Supreme Court rules denying pandemic benefits to sex industry was constitutional
Host and hostess clubs were demonized during the Covid pandemic as superspreaders. Despite the greater need for intimacy among clients, the sex industry also took a big hit but was denied any government handout.
This sparked controversy over perceived discrimination and some fought back: a lawsuit was filed in 2020 over the omission of sex industry businesses like delivery health (outcall escort services) and soaplands from cash relief schemes.
The lawsuit, filed by a call girl service in Kansai and successfully crowdfunded by over 1,000 supporters, was dismissed in 2022 by Tokyo District Court.
It then made its way up to the Supreme Court, which ruled this week that denying financial aid to the sex industry was not unconstitutional.
“The government is permitted to determine the scope of recipients of benefits from a policy perspective,” the court said. “It was determined that it was not appropriate to support businesses [in the sex industry] through public funds, and the exclusion of such businesses cannot be said to be unreasonable.”
Of the five justices, only one dissented, Mitsuko Miyagawa — also the sole woman among the five, which is perhaps not a coincidence.
Miyagawa agreed with the plaintiffs, stating that legal sex-industry businesses are not the same as illegal prostitution and so denying aid went against the purpose of the government’s pandemic relief programs.
“There is no rational basis for excluding the sex industry,” she was quoted in the Asahi. “The decision is unconstitutional.”
The court ruling effectively denied pandemic subsidy for moral reasons related to sex work.
“The dignity of individuals who choose to work in this field of their own free will has been denied by the majority opinion,” said Michiko Kameishi, an attorney for the plaintiff and former political candidate.
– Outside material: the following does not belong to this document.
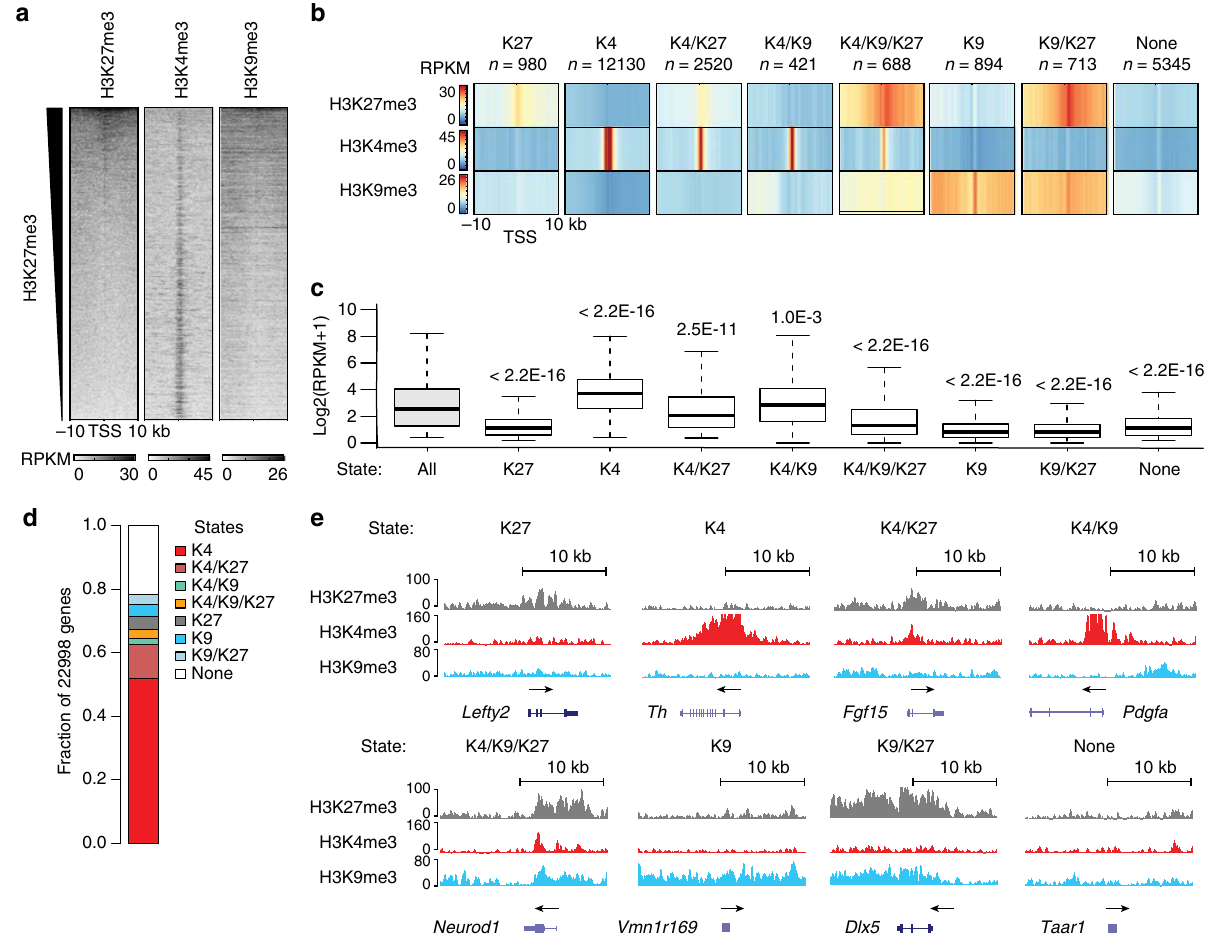
Fig. 2 Histone modi fi cations and gene expression in adult mDA neurons. a H3K27me3 and H3K9me3 abundance around TSS is inversely correlated with H3K4me3 abundance: Heatmaps showing genome-wide abundance of H3K27me3, H3K4me3, and H3K9me3± 10 kb around TSS of individual genes in mDA neurons as RPKMs obtained by ChIP-seq. Heatmaps were sorted for descending H3K27me3 abundance. b Categorization of TSS regions into chromatin states: Heatmap pro fi les of average H3K27me3, H3K4me3, and H3K9me3 RPKMs ± 10 kb around TSS of genes per de fi ned chromatin state in mDA neurons (denoted as K27, K4, K4/K27, K4/K9, K4/K9/K27, K9, K9/K27, and None, respectively). c Individual chromatin states are associated with different levels of gene expression: box-plots showing the expression levels (log2(RPKM + 1)) of genes in the different chromatin-state categories. The center line is the median, bounds are the 25th and 75th percentiles, and whiskers are ±1.5 IQR. Chromatin states with an average gene expression that is different compared to the global average gene expression are indicated by p -values obtained by a two-sided Wilcoxon rank-sum test. d Genome-wide relative abundance of ChIP-seq de fi ned chromatin states in promoter regions ±10 kb around TSS in mDA neurons. e UCSC Genome browser excerpts (https://genome.ucsc.edu) showing examples of enrichment for H3K27me3 (gray, vertical scale 0 – 100 RPKM), H3K4me3 (red, vertical scale 0 – 160 RPKM), and H3K9me3 (blue, vertical scale 0 – 80 RPKM) at representative genes per chromatin state in mDA neurons. Each plot spans 20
“The court’s reasoning that sex work could harm workers’ human dignity is insufficient to justify the ruling,” said a constitutional law professor at Nihon University. “This case plays a significant role in highlighting how the nation should treat its sex industry,” he said.
Because the majority of the sex industry operates legally and registers its activities with the authorities, we have exact numbers on size and scale. In 2024, police records indicate 33,000 businesses across Japan.